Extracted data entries
***

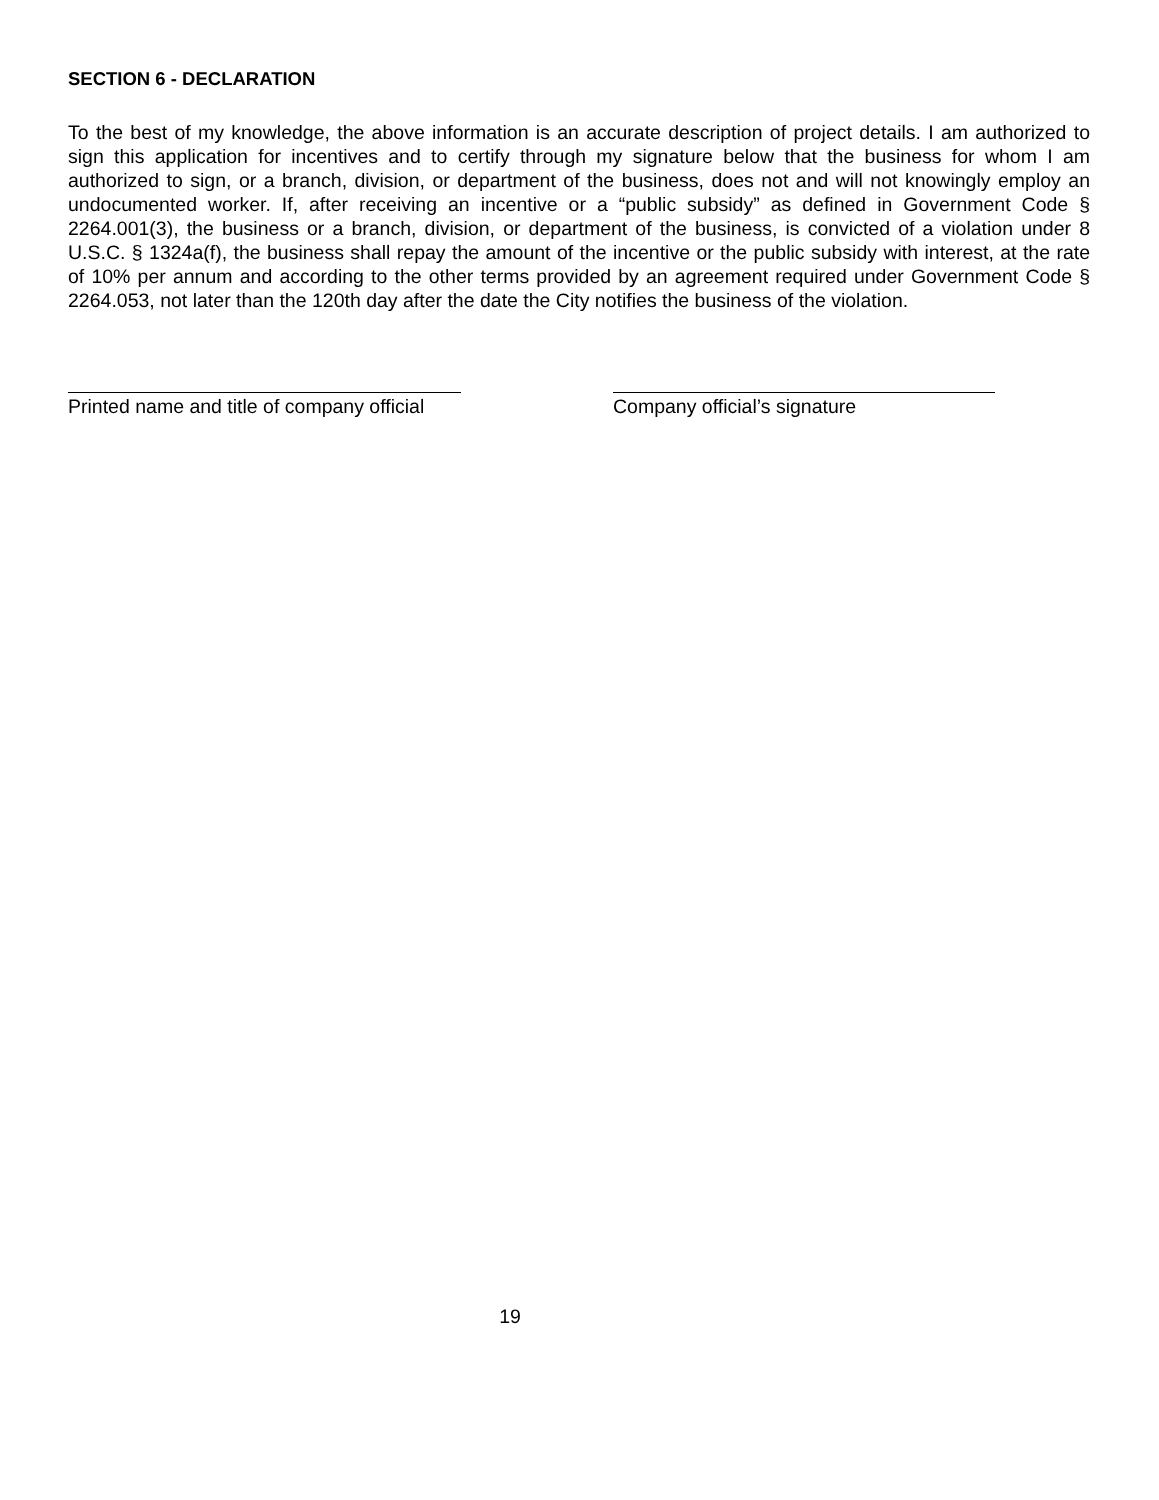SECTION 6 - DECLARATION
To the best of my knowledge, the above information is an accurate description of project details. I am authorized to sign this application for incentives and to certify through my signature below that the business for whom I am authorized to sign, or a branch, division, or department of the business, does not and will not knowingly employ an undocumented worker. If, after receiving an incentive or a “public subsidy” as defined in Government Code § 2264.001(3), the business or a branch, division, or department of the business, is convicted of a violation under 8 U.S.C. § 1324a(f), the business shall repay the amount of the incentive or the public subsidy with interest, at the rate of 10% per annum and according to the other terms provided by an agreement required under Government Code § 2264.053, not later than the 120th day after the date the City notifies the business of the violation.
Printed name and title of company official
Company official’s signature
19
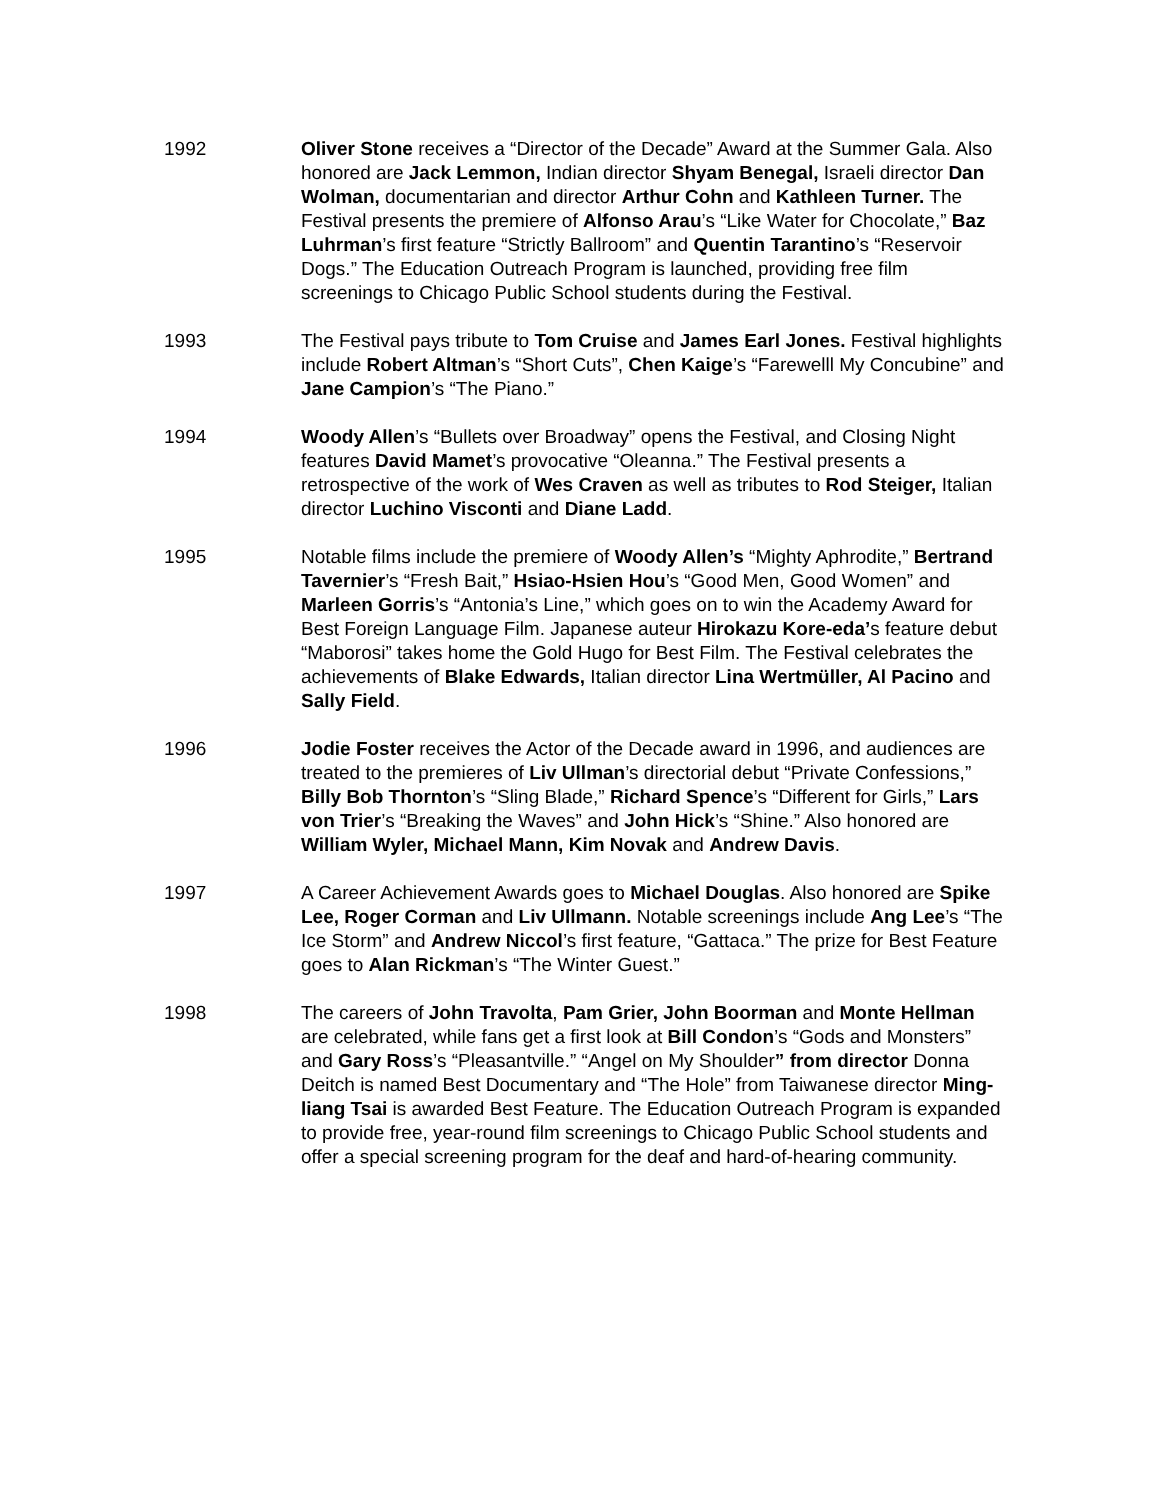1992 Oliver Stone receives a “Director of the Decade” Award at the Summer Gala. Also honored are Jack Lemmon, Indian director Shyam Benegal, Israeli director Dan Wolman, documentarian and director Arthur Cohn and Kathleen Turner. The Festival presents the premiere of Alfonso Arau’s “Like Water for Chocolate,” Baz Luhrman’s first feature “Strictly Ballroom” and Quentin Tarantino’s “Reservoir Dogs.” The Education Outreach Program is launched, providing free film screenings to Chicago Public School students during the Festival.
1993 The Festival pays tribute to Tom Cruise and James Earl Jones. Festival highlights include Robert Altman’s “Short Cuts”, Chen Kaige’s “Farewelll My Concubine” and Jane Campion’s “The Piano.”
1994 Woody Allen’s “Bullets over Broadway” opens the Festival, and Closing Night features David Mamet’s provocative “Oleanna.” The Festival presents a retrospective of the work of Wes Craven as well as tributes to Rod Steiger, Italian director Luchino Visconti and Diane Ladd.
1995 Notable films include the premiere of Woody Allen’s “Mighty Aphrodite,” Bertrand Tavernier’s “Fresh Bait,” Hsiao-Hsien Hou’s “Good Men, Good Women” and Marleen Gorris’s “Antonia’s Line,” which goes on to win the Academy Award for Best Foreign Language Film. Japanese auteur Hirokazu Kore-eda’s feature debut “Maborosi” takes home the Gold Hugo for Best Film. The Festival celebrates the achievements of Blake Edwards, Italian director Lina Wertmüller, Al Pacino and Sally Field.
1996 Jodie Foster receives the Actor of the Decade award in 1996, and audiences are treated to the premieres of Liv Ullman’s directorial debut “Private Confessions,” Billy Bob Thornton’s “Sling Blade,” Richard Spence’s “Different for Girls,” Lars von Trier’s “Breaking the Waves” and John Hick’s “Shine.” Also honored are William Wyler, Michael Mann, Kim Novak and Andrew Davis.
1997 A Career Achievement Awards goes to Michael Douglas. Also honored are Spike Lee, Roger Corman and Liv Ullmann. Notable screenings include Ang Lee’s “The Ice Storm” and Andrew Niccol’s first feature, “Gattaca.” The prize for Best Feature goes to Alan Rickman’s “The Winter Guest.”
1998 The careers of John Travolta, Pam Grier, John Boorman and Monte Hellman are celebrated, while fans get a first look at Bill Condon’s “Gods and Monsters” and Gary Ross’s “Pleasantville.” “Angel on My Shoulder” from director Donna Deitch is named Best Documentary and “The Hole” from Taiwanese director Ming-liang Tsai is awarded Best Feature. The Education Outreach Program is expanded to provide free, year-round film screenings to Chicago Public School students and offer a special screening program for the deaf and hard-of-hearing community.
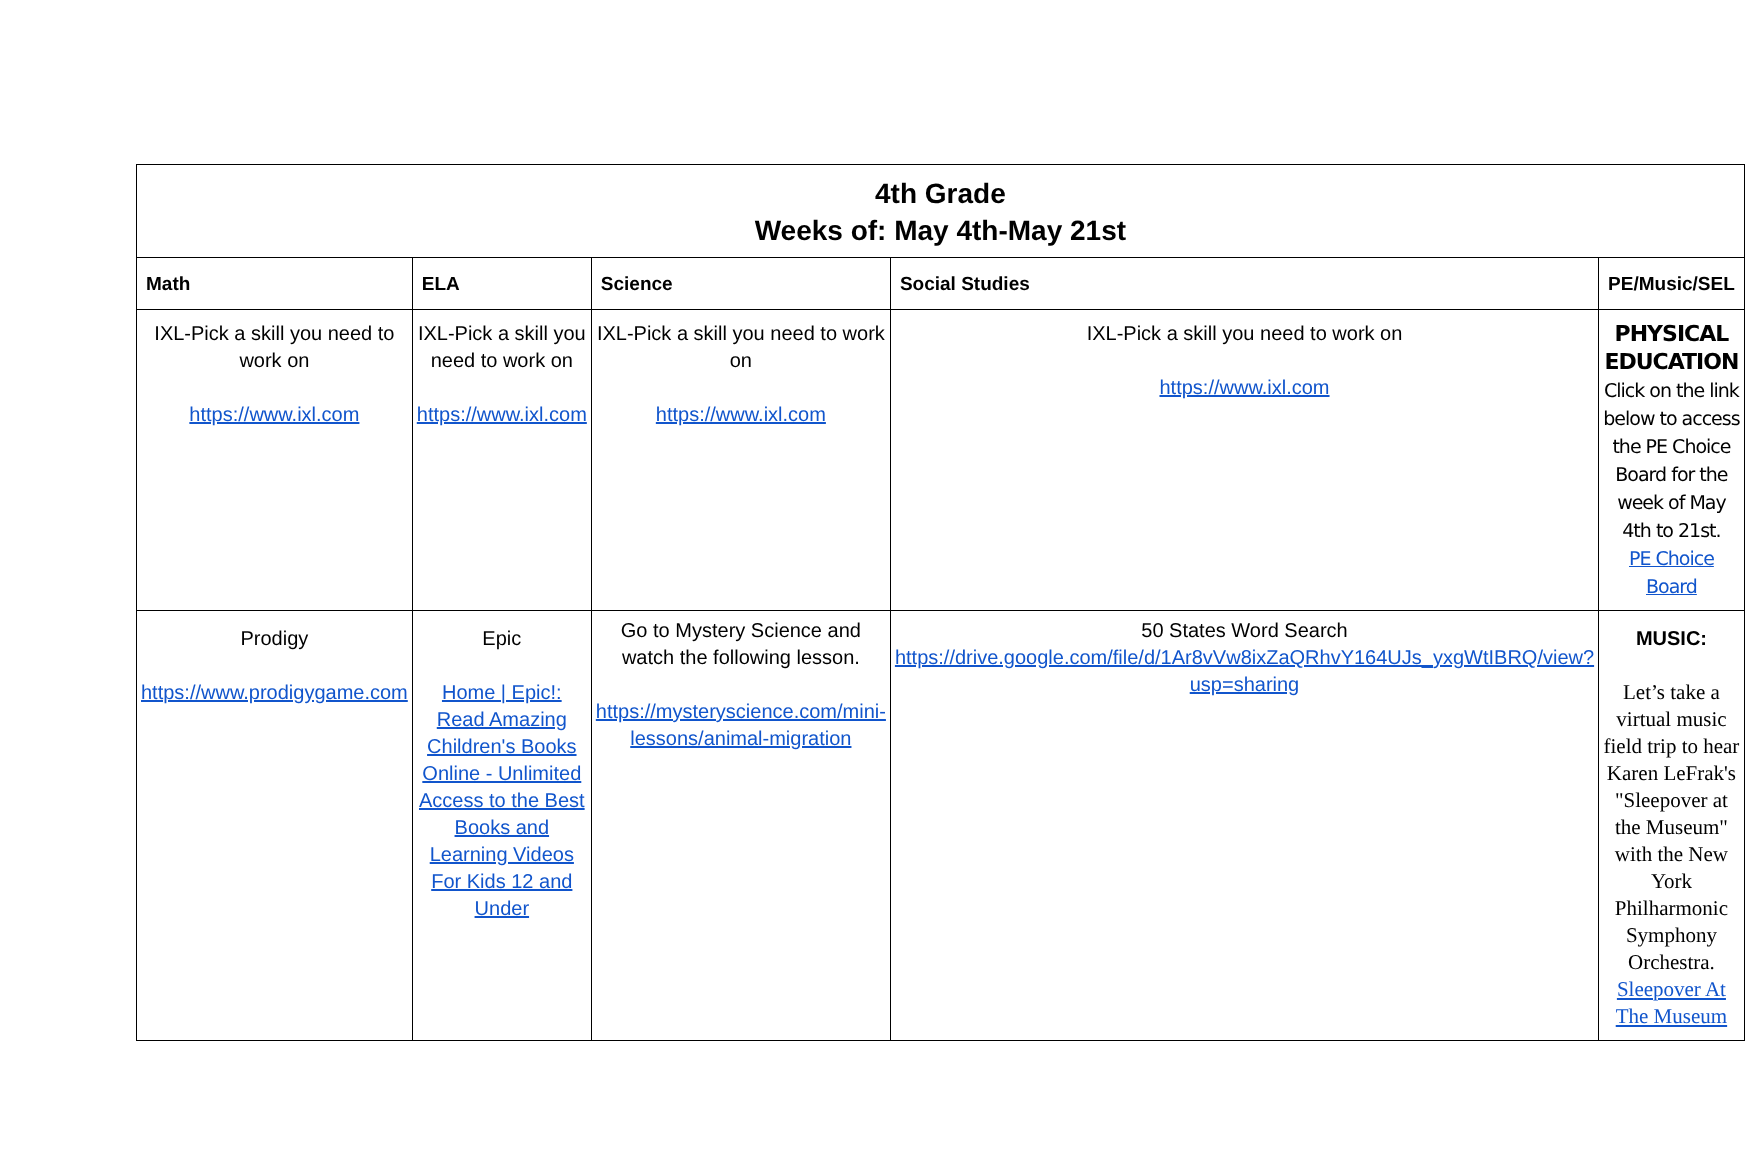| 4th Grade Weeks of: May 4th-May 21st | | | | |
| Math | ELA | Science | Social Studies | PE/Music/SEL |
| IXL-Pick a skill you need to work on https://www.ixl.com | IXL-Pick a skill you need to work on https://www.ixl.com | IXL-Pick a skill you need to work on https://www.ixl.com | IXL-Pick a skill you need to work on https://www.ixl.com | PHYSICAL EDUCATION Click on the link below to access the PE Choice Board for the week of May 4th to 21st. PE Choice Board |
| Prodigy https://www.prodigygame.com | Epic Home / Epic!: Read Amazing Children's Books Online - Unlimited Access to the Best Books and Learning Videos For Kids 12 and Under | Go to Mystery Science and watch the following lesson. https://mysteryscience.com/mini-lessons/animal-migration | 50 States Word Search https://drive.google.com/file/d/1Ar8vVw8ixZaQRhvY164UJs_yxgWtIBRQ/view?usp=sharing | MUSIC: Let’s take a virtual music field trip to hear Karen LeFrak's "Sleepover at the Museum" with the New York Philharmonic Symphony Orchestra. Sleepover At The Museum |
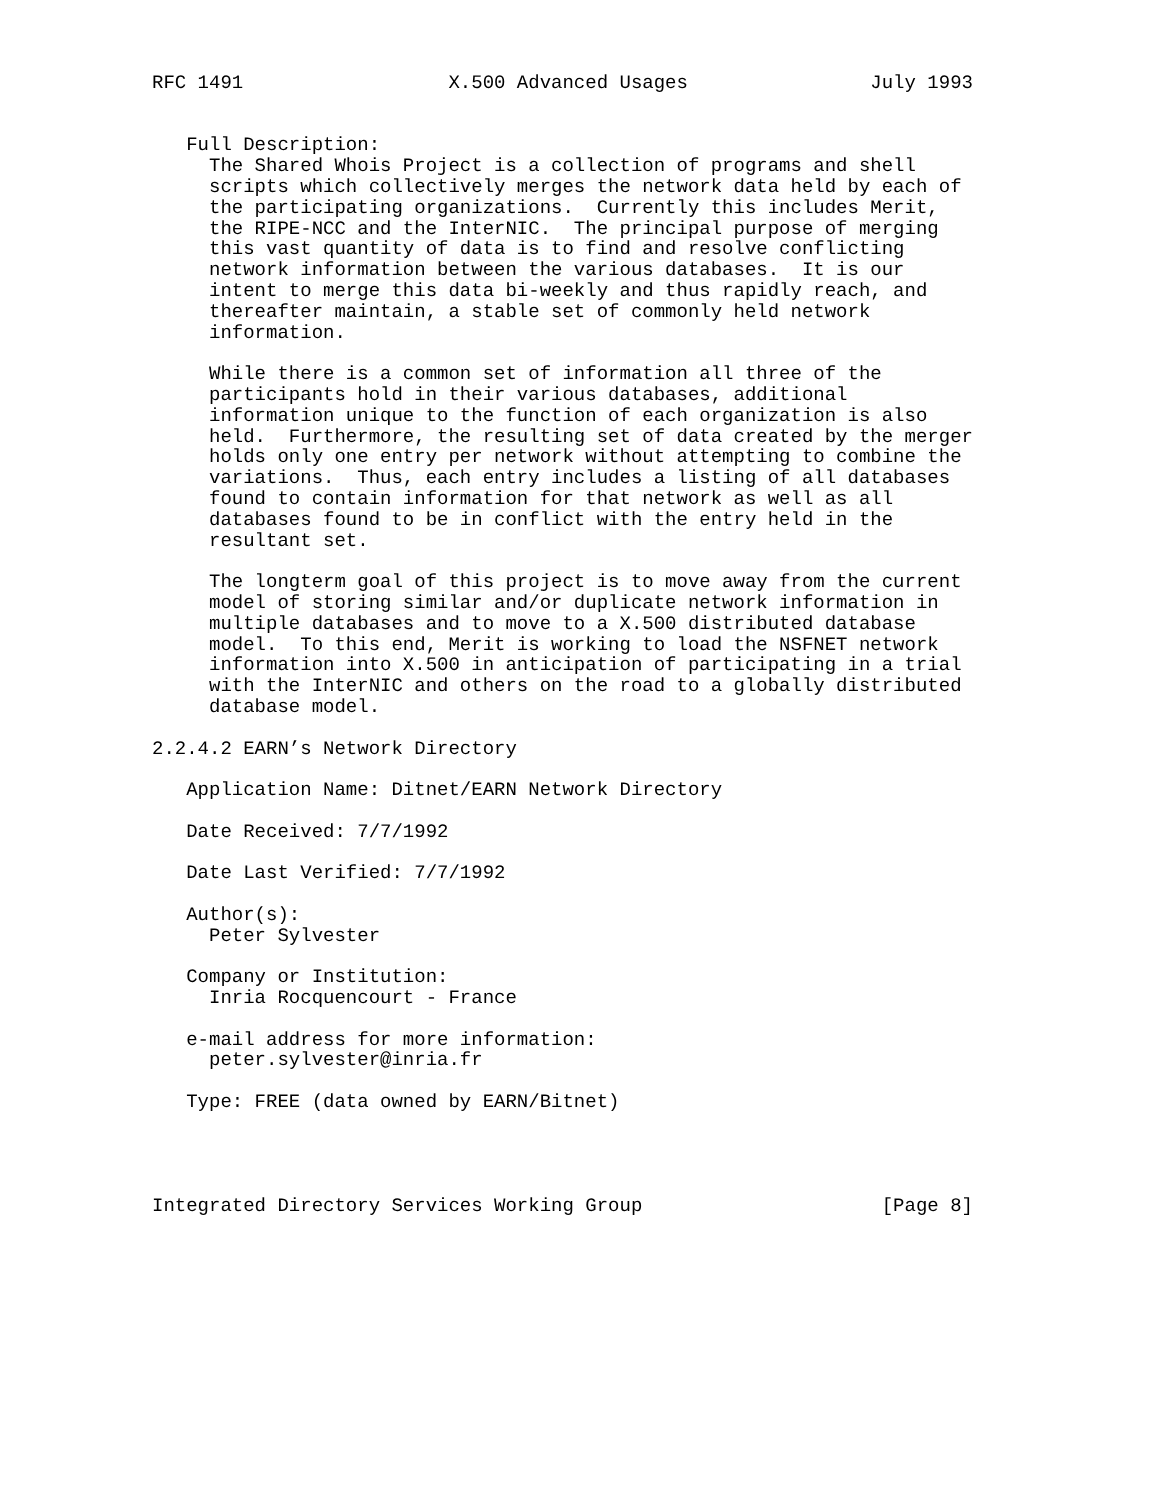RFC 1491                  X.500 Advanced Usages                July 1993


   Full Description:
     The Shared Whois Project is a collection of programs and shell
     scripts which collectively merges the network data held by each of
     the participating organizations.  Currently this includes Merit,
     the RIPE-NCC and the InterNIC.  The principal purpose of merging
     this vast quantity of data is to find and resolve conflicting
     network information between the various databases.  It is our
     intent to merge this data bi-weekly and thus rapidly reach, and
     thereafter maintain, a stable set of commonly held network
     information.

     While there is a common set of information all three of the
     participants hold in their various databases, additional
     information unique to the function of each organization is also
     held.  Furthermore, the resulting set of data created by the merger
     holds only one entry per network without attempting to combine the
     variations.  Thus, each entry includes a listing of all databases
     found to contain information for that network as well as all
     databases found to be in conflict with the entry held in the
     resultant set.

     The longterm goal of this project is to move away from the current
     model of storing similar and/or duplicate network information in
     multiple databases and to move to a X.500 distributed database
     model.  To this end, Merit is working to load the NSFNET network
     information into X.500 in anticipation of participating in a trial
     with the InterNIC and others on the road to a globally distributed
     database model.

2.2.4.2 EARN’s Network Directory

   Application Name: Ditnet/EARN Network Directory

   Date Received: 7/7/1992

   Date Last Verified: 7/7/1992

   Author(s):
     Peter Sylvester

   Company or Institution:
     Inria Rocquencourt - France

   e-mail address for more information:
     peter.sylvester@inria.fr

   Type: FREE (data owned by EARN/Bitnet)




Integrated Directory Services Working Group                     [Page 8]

***

TASK OBJECTIVE - Using the data above, output the line that has "Company official’s signature", the line that has "1994 Woody Allen’s", and whatever lines fall between, each exactly as it stands and without pictures.

RESPONSE TO THE EXERCISE -
Company official’s signature
19
1992 Oliver Stone receives a “Director of the Decade” Award at the Summer Gala. Also honored are Jack Lemmon, Indian director Shyam Benegal, Israeli director Dan Wolman, documentarian and director Arthur Cohn and Kathleen Turner. The Festival presents the premiere of Alfonso Arau’s “Like Water for Chocolate,” Baz Luhrman’s first feature “Strictly Ballroom” and Quentin Tarantino’s “Reservoir Dogs.” The Education Outreach Program is launched, providing free film screenings to Chicago Public School students during the Festival.
1993 The Festival pays tribute to Tom Cruise and James Earl Jones. Festival highlights include Robert Altman’s “Short Cuts”, Chen Kaige’s “Farewelll My Concubine” and Jane Campion’s “The Piano.”
1994 Woody Allen’s “Bullets over Broadway” opens the Festival, and Closing Night features David Mamet’s provocative “Oleanna.” The Festival presents a retrospective of the work of Wes Craven as well as tributes to Rod Steiger, Italian director Luchino Visconti and Diane Ladd.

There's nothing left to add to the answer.